Retirement village residents will be the big winners under a series of proposed NSW Government reforms to the sector, Minister for Better Regulation Matt Kean said.
The reforms are based on the outcomes of the recent state-wide Inquiry into the sector led by Kathryn Greiner AO.
Mr Kean said the Government welcomed the “Greiner Report”, and will take immediate action to implement the majority of the recommendations.
“We strongly support the inquiry’s findings, and believe that our response will go a long way in putting the power back in the hands of retirees, and their families,” Mr Kean said.
“These reforms will put consumers first, and see greater protections for residents through increased transparency, improved dispute resolution, and more certainty around costs.”
The package of reforms include:
· implementing a mandatory Code of Conduct to set the standard for retirement village operators and to stamp out unscrupulous behaviour;
· introducing strong transparency measures to improve disclosure of key contract terms, exit fees, and to drive greater competition in the sector;
· improved dispute resolution services for residents; and,
· measures to help clarify responsibilities with respect to ongoing maintenance costs.
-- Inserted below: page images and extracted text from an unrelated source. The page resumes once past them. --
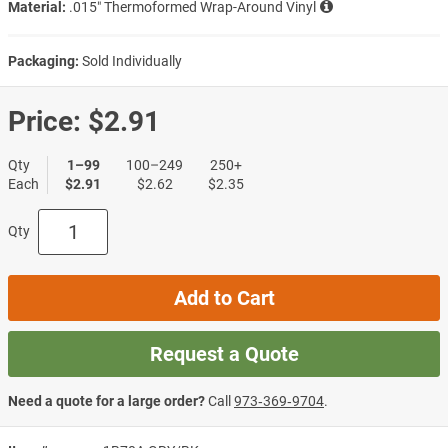
Material:
.015″ Thermoformed Wrap-Around Vinyl
Packaging:
Sold Individually
Price:
$2.91
Qty
1–99
100–249
250+
Each
$2.91
$2.62
$2.35
Qty
Add to Cart
Request a Quote
Need a quote for a large order?
Call
973‑369‑9704
.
The NSW Government will also appoint a dedicated Retirement Village Ambassador to advocate on behalf of residents, and report back on key issues.
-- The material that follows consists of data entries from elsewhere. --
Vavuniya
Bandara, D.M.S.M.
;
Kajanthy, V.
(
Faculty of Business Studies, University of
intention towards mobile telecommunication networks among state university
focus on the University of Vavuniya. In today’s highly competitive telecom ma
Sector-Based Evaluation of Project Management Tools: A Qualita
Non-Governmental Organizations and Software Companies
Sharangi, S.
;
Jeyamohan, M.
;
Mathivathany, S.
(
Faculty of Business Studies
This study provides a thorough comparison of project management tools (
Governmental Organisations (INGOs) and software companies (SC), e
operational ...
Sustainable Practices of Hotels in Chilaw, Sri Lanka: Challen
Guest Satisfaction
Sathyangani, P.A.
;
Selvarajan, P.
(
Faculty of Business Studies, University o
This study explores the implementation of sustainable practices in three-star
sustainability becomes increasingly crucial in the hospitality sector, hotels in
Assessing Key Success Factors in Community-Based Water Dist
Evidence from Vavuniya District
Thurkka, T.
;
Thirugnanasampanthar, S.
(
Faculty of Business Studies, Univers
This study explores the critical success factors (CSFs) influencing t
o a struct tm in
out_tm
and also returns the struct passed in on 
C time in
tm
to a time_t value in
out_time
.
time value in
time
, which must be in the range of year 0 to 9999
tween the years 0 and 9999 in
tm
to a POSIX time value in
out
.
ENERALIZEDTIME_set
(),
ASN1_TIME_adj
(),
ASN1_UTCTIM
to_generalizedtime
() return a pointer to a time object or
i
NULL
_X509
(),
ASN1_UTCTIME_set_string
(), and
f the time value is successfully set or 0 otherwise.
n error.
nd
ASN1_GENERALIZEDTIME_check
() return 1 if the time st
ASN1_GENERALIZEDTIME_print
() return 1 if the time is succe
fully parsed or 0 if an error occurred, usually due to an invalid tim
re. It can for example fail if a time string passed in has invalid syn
In addition, the Government will consult with the sector on the potential for further reforms to improve the professionalism of operators and increase certainty of costs.
Minister for Ageing Tanya Davies said there are already more than 55,000 residents living in NSW retirement villages however, this number will contine to grow significantly due to the ageing population.
“We want residents to be able to live independent and fulfilling lives in their chosen retirement village, which is why it’s incredibly important we improve our laws to increase confidence in the sector,” Mrs Davies said.
The Inquiry was ordered by the NSW Government after a series of concerning reports about alleged misconduct in the sector, and ran from August to December 2017.
It included extensive consultation with the public, key stakeholders, and industry experts, received about 500 written and online submissions, and more than 500 people attended state-wide community forums.